Moreover, mandated federal tests are often just the beginning. In many elementary and middle schools, students, sometimes as young as 4 and 5 years old, are regularly tested on a biweekly or monthly basis on computers — and then subjected to computerized drills “at their level” as part of state and federal mandated “interventions.” There are pre-tests, interim tests, post-tests, and practice tests. It’s the difference between giving a patient a blood test and draining the patient’s blood.
Federal law also prevents NAEP from identifying the results from specific schools, students, or educators. NAEP’s anonymous sampling provides comparative results about student performance and trends without labeling or ranking individual students or schools. By contrast, the NCLB-induced testing juggernaut aims to tattoo a score every year on every student’s forehead and every school’s data wall as a basis for making high-stakes decisions about school practice and policy.
Like all tests, NAEP has limitations and arbitrary features. For example, in the 1980s the “proficiency” levels for NAEP were set artificially high, well above “average performance” for particular grade levels. As a result, even in states with the highest NAEP scores (typically Massachusetts and New Jersey), the majority of students still usually fail to score at “proficient” levels. Instead they are categorized as “Basic” or “Below Basic” based on arbitrary and unrealistic scoring standards no real schools have ever met. As James Harvey, executive director of the National Superintendents Roundtable, wrote in a 2018 analysis of NAEP scoring levels, “The vast majority of students in the vast majority of nations would not clear the NAEP bar for proficiency in reading, mathematics, or science. And the same is true of the ‘career and college-readiness’ benchmarks in mathematics and English language arts that are used by the major Common Core-aligned assessments.”
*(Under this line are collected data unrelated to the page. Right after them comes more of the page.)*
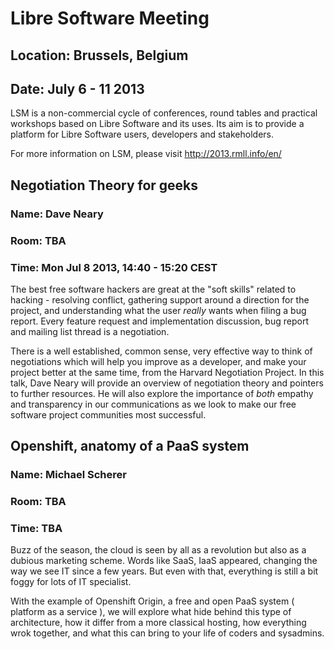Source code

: # Libre Software Meeting
## Location: Brussels, Belgium
## Date: July 6 - 11 2013

LSM is a non-commercial cycle of conferences, round tables and practical workshops 
based on Libre Software and its uses. Its aim is to provide a platform for Libre 
Software users, developers and stakeholders.

For more information on LSM, please visit <http://2013.rmll.info/en/>


## Negotiation Theory for geeks
### Name: Dave Neary
### Room: TBA
### Time: Mon Jul 8 2013, 14:40 - 15:20 CEST

The best free software hackers are great at the "soft skills" related to 
hacking - resolving conflict, gathering support around a direction for 
the project, and understanding what the user *really* wants when filing 
a bug report. Every feature request and implementation discussion, bug 
report and mailing list thread is a negotiation.

There is a well established, common sense, very effective way to think 
of negotiations which will help you improve as a developer, and make 
your project better at the same time, from the Harvard Negotiation 
Project. In this talk, Dave Neary will provide an overview of 
negotiation theory and pointers to further resources. He will also 
explore the importance of *both* empathy and transparency in our 
communications as we look to make our free software project communities 
most successful.



## Openshift, anatomy of a PaaS system
### Name: Michael Scherer
### Room: TBA
### Time: TBA

Buzz of the season, the cloud is seen by all as a revolution but also as a dubious marketing scheme. Words like SaaS, IaaS appeared, changing the way we see IT since a few years. But even with that, everything is still a bit foggy for lots of IT specialist.

With the example of Openshift Origin, a free and open PaaS system ( platform as a service ), we will explore what hide behind this type of architecture, how it differ from a more classical hosting, how everything wrok together, and what this can bring to your life of coders and sysadmins.
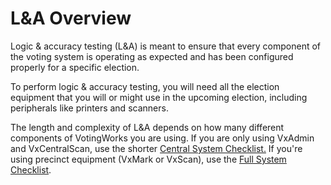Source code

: # L\&A Overview

Logic & accuracy testing (L\&A) is meant to ensure that every component of the voting system is operating as expected and has been configured properly for a specific election.

To perform logic & accuracy testing, you will need all the election equipment that you will or might use in the upcoming election, including peripherals like printers and scanners.

The length and complexity of L\&A depends on how many different components of VotingWorks you are using. If you are only using VxAdmin and VxCentralScan, use the shorter [Central System Checklist.](election-manager-and-ballot-scanner-checklist.md) If you're using precinct equipment (VxMark or VxScan), use the [Full System Checklist](full-system-checklist/).
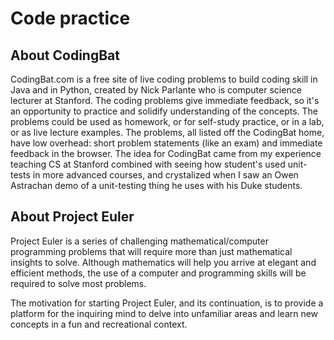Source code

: # Code practice


## About CodingBat

CodingBat.com is a free site of live coding problems to build coding skill in Java and in Python, created by Nick Parlante who is computer science lecturer at Stanford. The coding problems give immediate feedback, so it's an opportunity to practice and solidify understanding of the concepts. The problems could be used as homework, or for self-study practice, or in a lab, or as live lecture examples. The problems, all listed off the CodingBat home, have low overhead: short problem statements (like an exam) and immediate feedback in the browser. The idea for CodingBat came from my experience teaching CS at Stanford combined with seeing how student's used unit-tests in more advanced courses, and crystalized when I saw an Owen Astrachan demo of a unit-testing thing he uses with his Duke students.

## About Project Euler

Project Euler is a series of challenging mathematical/computer programming problems that will require more than just mathematical insights to solve. Although mathematics will help you arrive at elegant and efficient methods, the use of a computer and programming skills will be required to solve most problems.

The motivation for starting Project Euler, and its continuation, is to provide a platform for the inquiring mind to delve into unfamiliar areas and learn new concepts in a fun and recreational context.
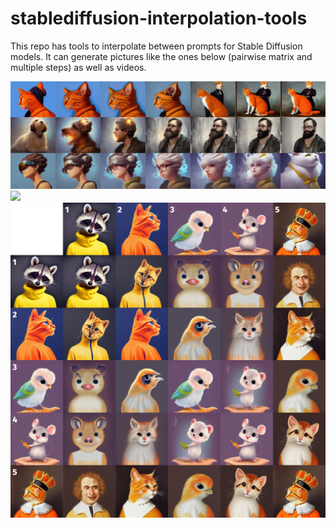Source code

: # stablediffusion-interpolation-tools

This repo has tools to interpolate between prompts for Stable Diffusion models. It can generate pictures like the ones below (pairwise matrix and multiple steps) as well as videos.

![](stablediff_multistep_small.png)
![](stablediff_pairwise0_small.png)
![](stablediff_pairwise1_small.png)
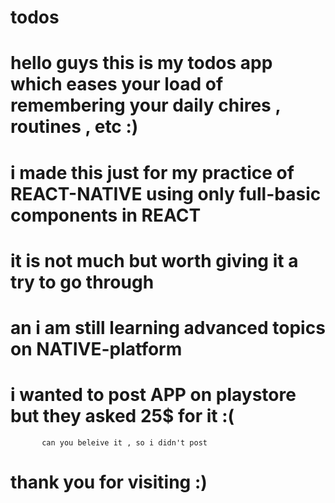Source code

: # todos

# hello guys this is my todos app which eases your load of remembering your daily chires , routines , etc :)
# i made this just for my practice of REACT-NATIVE using only full-basic components in REACT
# it is not much but worth giving it a try to go through
# an i am still learning advanced topics on NATIVE-platform
# i wanted to post APP on playstore but they asked 25$ for it :(  
           can you beleive it , so i didn't post 

# thank you for visiting :)
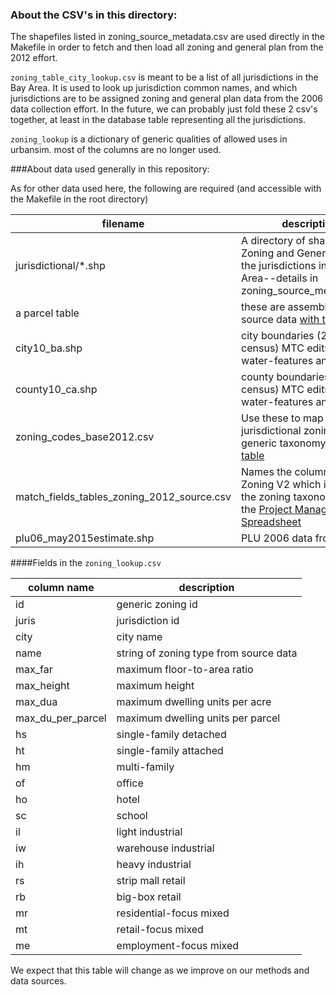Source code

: ### About the CSV's in this directory:

The shapefiles listed in zoning_source_metadata.csv are used directly in the Makefile in order to fetch and then load all zoning and general plan from the 2012 effort.

`zoning_table_city_lookup.csv` is meant to be a list of all jurisdictions in the Bay Area. It is used to look up jurisdiction common names, and which jurisdictions are to be assigned zoning and general plan data from the 2006 data collection effort. In the future, we can probably just fold these 2 csv's together, at least in the database table representing all the jurisdictions.

`zoning_lookup` is a dictionary of generic qualities of allowed uses in urbansim. most of the columns are no longer used.

###About data used generally in this repository:

As for other data used here, the following are required (and accessible with the Makefile in the root directory)

filename|description
---------------|--------------
jurisdictional/*.shp | A directory of shapefiles of Zoning and General plans for the jurisdictions in the Bay Area--details in zoning_source_metadata.csv
a parcel table | these are assembled from source data [with this script](https://github.com/MetropolitanTransportationCommission/bayarea_urbansim/blob/master/data_regeneration/run.py)
city10_ba.shp | city boundaries (2010 census) MTC edits for water-features and others
county10_ca.shp | county boundaries (2010 census) MTC edits for water-features and others
zoning_codes_base2012.csv | Use these to map specific jurisdictional zoning to a generic taxonomy-from this [table](http://landuse.s3.amazonaws.com/zoning/zoning_codes_base2012.csv)
match_fields_tables_zoning_2012_source.csv | Names the column used in Zoning V2 which is used in the zoning taxonomy - from the [Project Management Spreadsheet](http://landuse.s3.amazonaws.com/zoning/CityAssignments_Nov3_2014.xlsx)
plu06_may2015estimate.shp | PLU 2006 data from [ABAG](http://gis.abag.ca.gov/)

####Fields in the `zoning_lookup.csv`

column name|description
----|----------------
id|generic zoning id
juris|jurisdiction id
city|city name
name|string of zoning type from source data
max_far|maximum floor-to-area ratio
max_height|maximum height
max_dua|maximum dwelling units per acre
max_du_per_parcel|maximum dwelling units per parcel
hs|single-family detached
ht|single-family attached
hm|multi-family
of|office
ho|hotel
sc|school
il|light industrial
iw|warehouse industrial
ih|heavy industrial
rs|strip mall retail
rb|big-box retail
mr|residential-focus mixed
mt|retail-focus mixed
me|employment-focus mixed

We expect that this table will change as we improve on our methods and data sources.
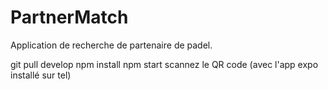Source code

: # PartnerMatch
Application de recherche de partenaire de padel.

git pull develop
npm install
npm start 
scannez le QR code (avec l'app expo installé sur tel)
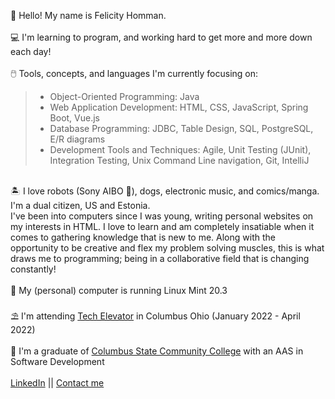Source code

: :dolphin: Hello! My name is Felicity Homman.\
\
:computer: I'm learning to program, and working hard to get more and more down each day!\
\
:computer_mouse: Tools, concepts, and languages I'm currently focusing on:
> - Object-Oriented Programming: Java
> - Web Application Development: HTML, CSS, JavaScript, Spring Boot, Vue.js
> - Database Programming: JDBC, Table Design, SQL, PostgreSQL, E/R diagrams
> - Development Tools and Techniques: Agile, Unit Testing (JUnit), Integration Testing, Unix Command Line navigation, Git, IntelliJ

\
:desert_island: I love robots (Sony AIBO 💙), dogs, electronic music, and comics/manga. I'm a dual citizen, US and Estonia.\
   I've been into computers since I was young, writing personal websites on my interests in HTML. I love to learn and am completely insatiable when it comes to 
   gathering knowledge that is new to me. Along with the opportunity to be creative and flex my problem solving muscles, this is what draws me to
   programming; being in a collaborative field that is changing constantly!\
\
:ocean: My (personal) computer is running Linux Mint 20.3\
\
:parasol_on_ground: I'm attending <a href="https://www.techelevator.com/">Tech Elevator</a> in Columbus Ohio (January 2022 - April 2022)\
\
:sunrise: I'm a graduate of <a href="https://www.cscc.edu/">Columbus State Community College</a> with an AAS in Software Development\
\
[LinkedIn](https://www.linkedin.com/in/felicity-homman/) || [Contact me](mailto:fhommanwriting@gmail.com)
Still, the many flaws of standardized testing do not mean we should ignore the real inequalities reflected in the results or the need for schools and educators to be accountable to the communities and students they serve. Transparent assessment practices have a central role to play in making sure schools work for all children. But democratic schooling for social justice needs more authentic types of assessment.
Assessments for democratic schooling should be designed to improve teaching and learning, not primarily to produce data for external monitoring. They should include real tasks for real audiences and be thoroughly integrated with the curriculum. To be authentic and useful, results should come from multiple sources and be used to inform collaborative discussion among educators, parents, and students. Assessment outcomes should also be used to generate new learning strategies and new curriculum goals, not labels and punishments. While they may include various types of tests, they should not be defined by any single format, particularly standardized multiple-choice tests. (For specific examples of better assessment models in real schools, see “Authentic Assessment for Learning” in the recently published third edition of The New Teacher Book.)
The assessments our schools and communities need will not be found on the testing train. Educators seeking a future of hope and justice for our children will need to get off, and in the words of the legendary organizer Myles Horton, “make the road by walking.”